No matter how the salmonella got there, though, Foster Farms had to figure out a way to get rid of them, because the USDA was threatening to close three of the company’s plants. “We had 72 hours to respond to that, to come up with a plan to control salmonella prevalence on parts,” says O’Connor.
Foster Farms brought in outside safety advisors, including Acheson, the former FDA official, who now works as a consultant to food companies. Together, they embarked on a search for the cause of their problem.
They tested slaughtered chickens, and picked up a clue. Birds that grew up on some farms were much more likely to carry salmonella than birds from other farms.
This is why Bob O’Connor has brought me to this farm near Merced. “This particular farm seemed to have more prevalence for salmonella,” he says.
So the company started testing everywhere for salmonella. Some experts thought the bacteria might be invading the chicken houses from outside, carried by mice or wild birds or beetles. So the company tested for salmonella on the dirt near the houses, and in the green, irrigated fields nearby.
“Those are vineyards, right there,” O’Connor says, gesturing toward toward one field. “Those are almond orchards over there. That’s where we went. We literally drag-swabbed through that orchard, through that vineyard.”
But they discovered that the further they moved from the chicken house, the less salmonella they found. The contamination, in fact, was concentrated in the houses.
It seems that once salmonella bacteria got established inside those houses, they stayed there, and infected each new flock of chickens that came to live there. “So the interventions that we did for broilers were to really focus on cleaning up the houses themselves,” O’Connor says. “The whole entire house was soaped down. Then you disinfect it. And then you let it sit. We let these farms sit for about six weeks without any birds in them.”

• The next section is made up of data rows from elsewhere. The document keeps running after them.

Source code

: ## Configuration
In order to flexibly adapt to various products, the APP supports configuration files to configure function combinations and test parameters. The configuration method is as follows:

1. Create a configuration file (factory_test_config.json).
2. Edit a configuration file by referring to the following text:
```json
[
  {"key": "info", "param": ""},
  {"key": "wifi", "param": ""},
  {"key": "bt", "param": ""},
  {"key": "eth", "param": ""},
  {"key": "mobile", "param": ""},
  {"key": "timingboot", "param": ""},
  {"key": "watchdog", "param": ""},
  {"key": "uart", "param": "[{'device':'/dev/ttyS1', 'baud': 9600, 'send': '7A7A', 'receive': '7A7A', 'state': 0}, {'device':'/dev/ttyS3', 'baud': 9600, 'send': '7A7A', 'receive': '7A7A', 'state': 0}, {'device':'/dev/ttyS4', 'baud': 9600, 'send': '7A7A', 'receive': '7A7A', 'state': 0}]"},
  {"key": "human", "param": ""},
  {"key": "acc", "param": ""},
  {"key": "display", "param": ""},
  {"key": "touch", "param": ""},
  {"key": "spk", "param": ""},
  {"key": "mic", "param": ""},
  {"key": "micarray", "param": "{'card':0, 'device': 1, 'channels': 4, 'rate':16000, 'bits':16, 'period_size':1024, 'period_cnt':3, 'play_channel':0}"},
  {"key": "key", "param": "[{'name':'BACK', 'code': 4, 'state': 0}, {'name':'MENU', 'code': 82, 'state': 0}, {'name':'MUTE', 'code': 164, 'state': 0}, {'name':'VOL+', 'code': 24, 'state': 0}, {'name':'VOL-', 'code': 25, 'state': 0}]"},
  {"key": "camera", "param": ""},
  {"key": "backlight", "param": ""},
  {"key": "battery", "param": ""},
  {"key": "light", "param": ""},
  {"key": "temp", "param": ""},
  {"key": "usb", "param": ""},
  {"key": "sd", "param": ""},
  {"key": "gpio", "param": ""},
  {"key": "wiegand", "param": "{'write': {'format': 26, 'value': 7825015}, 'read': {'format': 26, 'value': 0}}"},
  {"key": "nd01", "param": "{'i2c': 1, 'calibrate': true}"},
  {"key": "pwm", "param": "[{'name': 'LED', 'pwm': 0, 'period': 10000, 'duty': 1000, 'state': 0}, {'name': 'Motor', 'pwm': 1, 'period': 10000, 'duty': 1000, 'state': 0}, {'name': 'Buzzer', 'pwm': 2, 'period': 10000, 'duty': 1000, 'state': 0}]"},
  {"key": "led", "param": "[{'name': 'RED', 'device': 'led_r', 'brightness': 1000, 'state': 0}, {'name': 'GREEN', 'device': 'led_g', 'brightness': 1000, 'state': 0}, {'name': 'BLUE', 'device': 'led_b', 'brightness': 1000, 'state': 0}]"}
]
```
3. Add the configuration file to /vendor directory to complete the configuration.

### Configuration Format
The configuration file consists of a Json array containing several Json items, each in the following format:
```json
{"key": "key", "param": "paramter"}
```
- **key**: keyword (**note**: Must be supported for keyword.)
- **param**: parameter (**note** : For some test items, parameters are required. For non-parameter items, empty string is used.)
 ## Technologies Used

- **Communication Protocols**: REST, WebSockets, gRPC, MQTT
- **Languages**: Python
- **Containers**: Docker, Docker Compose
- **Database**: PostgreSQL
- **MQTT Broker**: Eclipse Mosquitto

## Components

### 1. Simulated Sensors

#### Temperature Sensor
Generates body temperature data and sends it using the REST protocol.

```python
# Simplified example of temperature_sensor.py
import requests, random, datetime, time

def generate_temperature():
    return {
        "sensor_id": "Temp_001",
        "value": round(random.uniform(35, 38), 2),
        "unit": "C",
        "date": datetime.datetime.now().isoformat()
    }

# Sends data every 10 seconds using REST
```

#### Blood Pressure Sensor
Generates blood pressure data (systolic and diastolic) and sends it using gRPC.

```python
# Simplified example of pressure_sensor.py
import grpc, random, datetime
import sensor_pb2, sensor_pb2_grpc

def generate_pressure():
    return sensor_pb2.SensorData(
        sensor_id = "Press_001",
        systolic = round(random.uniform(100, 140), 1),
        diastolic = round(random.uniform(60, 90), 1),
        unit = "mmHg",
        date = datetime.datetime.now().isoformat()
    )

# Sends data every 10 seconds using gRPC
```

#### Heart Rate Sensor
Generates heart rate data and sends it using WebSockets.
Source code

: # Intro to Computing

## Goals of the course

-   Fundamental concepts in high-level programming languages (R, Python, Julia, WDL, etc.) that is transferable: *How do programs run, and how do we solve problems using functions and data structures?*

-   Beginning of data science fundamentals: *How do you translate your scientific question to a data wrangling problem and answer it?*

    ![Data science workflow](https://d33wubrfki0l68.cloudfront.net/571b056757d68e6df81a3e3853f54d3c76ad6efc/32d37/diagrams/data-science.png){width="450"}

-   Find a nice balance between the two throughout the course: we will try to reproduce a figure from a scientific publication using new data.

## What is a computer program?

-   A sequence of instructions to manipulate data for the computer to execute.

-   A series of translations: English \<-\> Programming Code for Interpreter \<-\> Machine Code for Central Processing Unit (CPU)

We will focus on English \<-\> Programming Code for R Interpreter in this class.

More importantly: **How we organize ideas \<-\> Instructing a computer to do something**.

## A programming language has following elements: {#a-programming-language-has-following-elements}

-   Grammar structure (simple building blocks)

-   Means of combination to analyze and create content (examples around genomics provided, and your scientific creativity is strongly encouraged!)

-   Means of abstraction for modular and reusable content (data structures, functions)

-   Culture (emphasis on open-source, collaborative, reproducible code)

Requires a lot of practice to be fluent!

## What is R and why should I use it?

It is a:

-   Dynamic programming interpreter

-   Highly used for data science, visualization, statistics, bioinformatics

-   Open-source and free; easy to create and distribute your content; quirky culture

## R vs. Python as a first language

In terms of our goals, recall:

Foster Farms did a lot of other things, too. It made sure that the breeding hens in their hatcheries were salmonella-free, because if those hens have salmonella, their children will, too. The company put more money into vaccination, and spent more time washing equipment in processing plants.
It took months, but it made a big difference. The share of chicken parts that tested positive for salmonella fell from 20 percent to less than five percent.
Acheson says that’s really good. It’s setting a new safety standard for the whole industry.
Others, like Seattle attorney Bill Marler, who makes his living suing companies when their food makes people sick, say it’s not good enough. “The standard is, it’s still OK to have a pathogen on your product that can sicken and kill your customers. And as long as that’s the way it is, we’re always going to limp from outbreak to outbreak to outbreak,” he says.
Marler believes that the FDA should take the same stand against salmonella that it did against another dangerous microbe: disease-causing E. coli.
When the FDA declared these E. coli bacteria illegal adulturants in food, the meat industry complained, but it also found new ways to prevent them from poisoning people. “It used to be 90 percent of my law firm’s revenue, and now it’s nearly zero. It’s a success story,” says Marler.
Eliminating salmonella altogether would be difficult — it’s much more common in the environment than disease-causing E. coli.
So for now, the FDA is asking companies to reduce salmonella contamination, but it’s not requiring chicken meat to be completely salmonella-free.